Establish data governance controls around data usage. Proper data governance is about enforcing through policies and procedures the management of data assets and the performance of data functions. Data governance should identify who is responsible for what data, who has access to the data, and what type of access is allowed.

A data dictionary is another important component of the data governance process. A data dictionary describes how to store and manage data and, thus, plays a central role in maintaining the accuracy, reliability, and integrity of the data, which is especially important when reporting to regulators.

Get a grip on data lineage. Data lineage is the lifecycle of data. It’s the art of tracking the company’s internal and external data, including its origin, where it moves, and how the data changes as it moves across servers and from module to module—from accounts payable to the general ledger, for example. So long as the business has a firm grasp on its data governance and data lineage, it can start to use the data in more advanced ways—such as getting into predictive risk modeling.

Put together a team of experts. Compliance analytics is intended to enhance—not replace—human intelligence. Those in the business must still translate what the data means relative to the risks that the business faces and how the data can be used to achieve future business goals.

Data stewards are a must. These individuals do not necessarily have the title of “data steward,” but they are the individuals in each business unit who know what data is available, where it’s located, and how it’s being stored. “You are starting to see a move toward the creation of these data teams,” says Tom Nicolosi, a principal in the Deloitte Risk and Financial Advisory practice.

On that data team also needs to be heads from compliance, risk, internal audit, and IT who can interpret the results. “You need to make sure that you have those appropriate pieces represented at the table when trying to design what it is that you want to do, and how you want to do it,” PwC’s Maali says.

Regulators and analytics

Increased interest in the adoption of compliance analytics by companies comes at a time when government agencies are starting to pay a lot more attention to it as well. “Regulators, in general, have become extremely fascinated and extremely interested in this whole set of processes around data analytics,” Nicolosi says.

Certain regulatory bodies are even deploying data analytics in performing their examinations.
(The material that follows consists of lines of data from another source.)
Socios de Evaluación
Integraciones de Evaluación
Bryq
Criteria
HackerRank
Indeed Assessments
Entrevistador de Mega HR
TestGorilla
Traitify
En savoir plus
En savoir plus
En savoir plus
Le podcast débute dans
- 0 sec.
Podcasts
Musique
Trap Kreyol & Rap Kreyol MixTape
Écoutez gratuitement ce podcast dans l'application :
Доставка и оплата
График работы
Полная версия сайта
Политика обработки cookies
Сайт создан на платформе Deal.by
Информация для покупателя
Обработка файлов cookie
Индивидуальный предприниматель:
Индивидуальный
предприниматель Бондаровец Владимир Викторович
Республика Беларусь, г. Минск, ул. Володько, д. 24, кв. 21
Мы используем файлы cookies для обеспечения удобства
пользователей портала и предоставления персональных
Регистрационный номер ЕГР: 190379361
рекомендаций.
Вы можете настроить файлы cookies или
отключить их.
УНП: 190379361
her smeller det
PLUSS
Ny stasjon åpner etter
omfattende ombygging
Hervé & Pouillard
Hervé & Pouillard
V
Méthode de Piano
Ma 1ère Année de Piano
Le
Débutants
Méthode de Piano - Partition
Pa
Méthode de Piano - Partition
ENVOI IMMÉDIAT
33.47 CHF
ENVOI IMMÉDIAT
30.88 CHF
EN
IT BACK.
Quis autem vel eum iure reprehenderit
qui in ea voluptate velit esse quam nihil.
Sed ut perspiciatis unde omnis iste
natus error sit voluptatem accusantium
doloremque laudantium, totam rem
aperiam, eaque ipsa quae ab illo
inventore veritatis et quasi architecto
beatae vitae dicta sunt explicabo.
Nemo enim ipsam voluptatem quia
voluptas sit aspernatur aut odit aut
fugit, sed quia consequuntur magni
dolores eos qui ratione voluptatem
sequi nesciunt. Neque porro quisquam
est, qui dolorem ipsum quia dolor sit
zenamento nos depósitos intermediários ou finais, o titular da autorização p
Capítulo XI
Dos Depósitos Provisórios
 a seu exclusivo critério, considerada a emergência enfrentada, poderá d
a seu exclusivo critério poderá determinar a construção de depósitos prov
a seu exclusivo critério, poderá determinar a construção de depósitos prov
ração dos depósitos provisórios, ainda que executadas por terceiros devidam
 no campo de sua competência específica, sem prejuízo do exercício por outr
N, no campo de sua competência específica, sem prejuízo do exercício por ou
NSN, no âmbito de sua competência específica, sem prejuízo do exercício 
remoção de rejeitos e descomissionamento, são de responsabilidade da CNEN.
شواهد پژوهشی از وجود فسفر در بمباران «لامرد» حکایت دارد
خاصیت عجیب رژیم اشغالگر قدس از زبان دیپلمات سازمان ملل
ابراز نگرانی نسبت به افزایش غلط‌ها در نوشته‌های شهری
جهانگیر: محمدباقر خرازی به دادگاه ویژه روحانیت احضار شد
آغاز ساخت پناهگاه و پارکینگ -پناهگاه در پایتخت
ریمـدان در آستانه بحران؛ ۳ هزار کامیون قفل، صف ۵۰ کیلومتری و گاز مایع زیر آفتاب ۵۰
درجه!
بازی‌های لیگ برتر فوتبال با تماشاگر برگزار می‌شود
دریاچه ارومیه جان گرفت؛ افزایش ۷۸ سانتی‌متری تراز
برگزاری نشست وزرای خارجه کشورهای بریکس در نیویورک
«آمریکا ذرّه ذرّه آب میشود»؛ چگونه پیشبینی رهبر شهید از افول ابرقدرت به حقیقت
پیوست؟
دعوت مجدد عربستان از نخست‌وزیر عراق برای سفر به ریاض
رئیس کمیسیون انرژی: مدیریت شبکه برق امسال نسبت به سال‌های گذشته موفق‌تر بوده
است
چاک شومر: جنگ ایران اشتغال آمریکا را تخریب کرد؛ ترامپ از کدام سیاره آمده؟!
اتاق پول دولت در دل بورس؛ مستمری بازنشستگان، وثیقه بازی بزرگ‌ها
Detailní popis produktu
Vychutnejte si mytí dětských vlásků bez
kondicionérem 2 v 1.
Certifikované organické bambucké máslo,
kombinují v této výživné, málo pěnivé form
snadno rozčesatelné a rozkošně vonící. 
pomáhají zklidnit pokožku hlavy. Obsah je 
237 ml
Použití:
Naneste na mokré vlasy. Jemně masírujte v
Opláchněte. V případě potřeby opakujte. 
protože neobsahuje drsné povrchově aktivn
The Financial Industry Regulatory Authority (FINRA), for example, uses advanced analytics to monitor trading in U.S. equities markets. “To do our job of protecting investors and ensuring market integrity, it’s important that we are on top of each day’s activity, applying our automated surveillance patterns to help our analysts look for potentially suspicious activity—instead of running to catch up,” wrote Steve Randich, executive vice president and chief information officer at FINRA.

In a second example, the Securities and Exchange Commission in July used its data analytics capabilities to uncover insider trading by an executive, resulting in an enforcement action. “It certainly would be leading practice for organizations to make sure they are doing the same sorts of things, if not more, than regulatory agencies are doing today,” Nicolosi says.